Data Source Overview
Last updated
Last updated
The Data Source Overview page in Pancake gives you a high level overview of all the data sources you have added to the app, as well as any summary information for data sources you've scanned. The core feature of this page is the Data Source table and the filter for it.
If this is your first time launching Pancake and you have just installed the app, in the upper right corner you will see a small icon for the Readme. This contains several Quick Start scripts designed to configure the app for use, there are global permissions and warehouse provisioning which are necessary for Pancake to function.

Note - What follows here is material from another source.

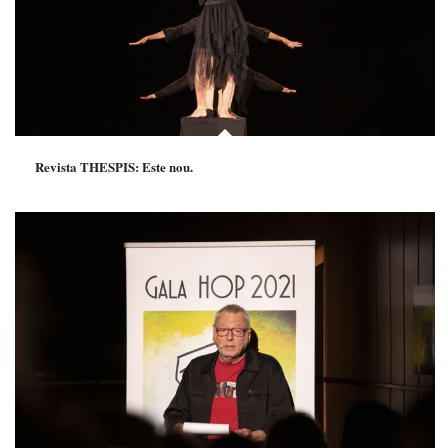
Revista THESPIS: Este nou.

The Data Sources table contains some basic information including:
Name - the name the user created for the data source when it was created, which likely reflects some combination of the database, schema, environment, and column, but note that it does not require explicitly referencing any of those elements.

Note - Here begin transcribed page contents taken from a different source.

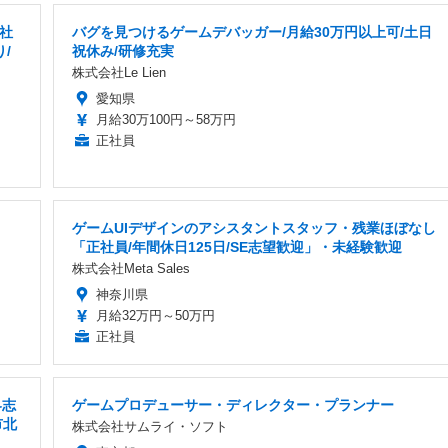
社
バグを見つけるゲームデバッガー/月給30万円以上可/土日
/
祝休み/研修充実
株式会社Le Lien
愛知県
月給30万100円～58万円
正社員
ゲームUIデザインのアシスタントスタッフ・残業ほぼなし
「正社員/年間休日125日/SE志望歓迎」・未経験歓迎
株式会社Meta Sales
神奈川県
月給32万円～50万円
正社員
界志
ゲームプロデューサー・ディレクター・プランナー
市北
株式会社サムライ・ソフト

Type - the Snowflake data object type such as Table, External Table, or View.
Object Name - the name of the Snowflake object which contains the JSON data.

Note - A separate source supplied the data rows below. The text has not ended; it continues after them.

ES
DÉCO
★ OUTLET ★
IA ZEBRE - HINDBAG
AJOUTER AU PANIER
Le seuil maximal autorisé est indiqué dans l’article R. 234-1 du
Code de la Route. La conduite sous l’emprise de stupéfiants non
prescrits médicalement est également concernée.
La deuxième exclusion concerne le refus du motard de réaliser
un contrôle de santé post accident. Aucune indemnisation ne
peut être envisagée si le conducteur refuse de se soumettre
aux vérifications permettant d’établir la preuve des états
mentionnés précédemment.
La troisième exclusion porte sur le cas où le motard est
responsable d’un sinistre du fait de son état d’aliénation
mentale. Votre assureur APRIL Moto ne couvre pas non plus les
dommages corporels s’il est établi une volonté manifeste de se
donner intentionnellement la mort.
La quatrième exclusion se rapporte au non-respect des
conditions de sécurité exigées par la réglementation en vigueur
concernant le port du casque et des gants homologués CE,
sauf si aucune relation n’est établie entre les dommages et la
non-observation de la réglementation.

The Data Source Overview page also contains key pieces of information about each data source added to Pancake. This level of detail is called a Schema Summary and is free for all users of Pancake. You can add an unlimited number of data sources, scan them, and get this level of detail about your data for no charge.
This includes:
Total Attributes - the total number of attributes discovered during scanning.
Polymorphic - the number of polymorphic attributes in the data source.
Arrays - total number of arrays, inclusive of polymorphic attributes.
Objects - total number of objects in the data source.
Max Level - the maximum nested depth of the arrays.
Complexity Score - a measure of how difficult a given data source would be to work with manually, this is a rough measure designed to help users quickly understand the quality of their data and triage their work.
Other important information on this page includes:
Connection Status - this indicates if a data source has been connected to Pancake successfully. Data sources which are not able to connect should fail when users attempt to add the data source.
Last Scan - the date of the most recent scan of this data source. Note that this is the most recent scan using any Scan Configuration.
Column Name - this is the actual name of the VARIANT
column in which the JSON data is stored.
Tags - this holds any tags a user has added to a data source.
Product Tier - the current product tier for a given data source, which can be Schema Summary, Schema Analysis, or Dynamic Table Generation.
Status - indicates the current status of the data source, which can be Active, Inactive, or Deleted.
Users can filter data sources added to Pancake by name, object name, user-defined tags, or the status of the data source.
Data sources can have a status of Active, Inactive, or Deleted. Pancake will default the Data source filter to "Active," so you must switch the filter to "All" if you want to see a full list on the Data Source Overview screen.
For the purposes of quickly sorting by how difficult a scanned data source will be to work with, Pancake includes a "Complexity Score" measure on the Data Source Overview screen. This calculation is a simple equation multiplying each element of the JSON data source that could impact the difficulty of schema discovery, extraction, and flattening of data.
In the future, these weights will be editable by users so your organization can weight each element appropriately given your capabilities and capacity.
The Scans in Process table displays a full list of active scans, including those which have just been initiated or are still finalizing. Users can find the name of the data source as well as the scan configuration being used. Other details from the scan configuration are also found in this table.
If for some reason you accidentially initiate a scan with an incorrect scan configuration or a scan has stalled without being caught by Pancake's error/exception handling, users can select an active scan from a dropdown in the Cancel Scan section of the page and click a button to end the process.